**TEXT BLOCK:**
· · · · ·

Children in this age group are also at much lower risk of serious COVID-19 complications than vaccinated adults, a point I have made before, others have made, and which I will not belabor. If you are comfortable with the serious illness risk that you yourself have, then your child is at a lower one.

If your child does get COVID, you should expect it to look like one of the many other viral illnesses they get: fever, coughing, congestion. Possibly vomiting in some cases. It could be milder than that — a single day of fever, nothing else.

What about long COVID?

Many people are worried about long COVID: lingering unresolved symptoms. This has been an issue for some adults who had COVID. Generally, long COVID has seemed rare in children. Early data on lingering symptoms in the U.K. and Switzerland put the risks around 2%; these data were somewhat limited in their ability to have a comparison group. A comparison group is important, because many long-COVID symptoms are also symptoms of other things. Some children report a headache or fatigue on any given day, and without a comparison group it is hard to know if it is COVID or just kids.

A new paper summarizes all the existing studies on this and comes to reassuring conclusions. These authors focus on 14 symptoms, reported to be persistent after COVID infection among kids, that were covered in data. When they limit it to papers with a comparison group, they find significant differences in only five of them, and these are small: a 5% increase in headache, 2% for sore eyes or throat, 3% for cognitive difficulties, and 8% for loss of smell. Moreover, all of these risks are larger in older children. Although the paper isn’t able to limit to the younger age set, this all suggests that long COVID is likely very limited in children under 5.

Does Omicron change this?

There is no strong reason to think so. There has been some discussion of increasing pediatric hospitalizations in New York City, but these are very small numbers. And, even there, the focus of the messaging is the need to vaccinate the 5-11 and 12-17 age groups.  Omicron changes things in being more contagious; you, and your children, are more likely to get COVID. But this is different from severity.

· · · · ·

**GOAL OF THE EXERCISE:** Reproduce everything from "If your child" down to "fever, nothing else." in the text on COVID risk in children. The lines that come next are not needed.

· · · · ·

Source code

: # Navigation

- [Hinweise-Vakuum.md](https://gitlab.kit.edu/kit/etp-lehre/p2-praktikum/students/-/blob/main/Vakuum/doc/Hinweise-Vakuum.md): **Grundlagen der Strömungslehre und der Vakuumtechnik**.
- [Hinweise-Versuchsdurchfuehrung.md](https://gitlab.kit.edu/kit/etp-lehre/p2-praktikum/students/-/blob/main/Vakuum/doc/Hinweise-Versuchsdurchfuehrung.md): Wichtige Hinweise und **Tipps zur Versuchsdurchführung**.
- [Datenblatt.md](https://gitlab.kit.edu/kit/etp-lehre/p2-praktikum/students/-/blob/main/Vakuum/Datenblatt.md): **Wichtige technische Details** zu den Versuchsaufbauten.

· · · · ·

**WRITTEN SOLUTION:**
If your child does get COVID, you should expect it to look like one of the many other viral illnesses they get: fever, coughing, congestion. Possibly vomiting in some cases. It could be milder than that — a single day of fever, nothing else.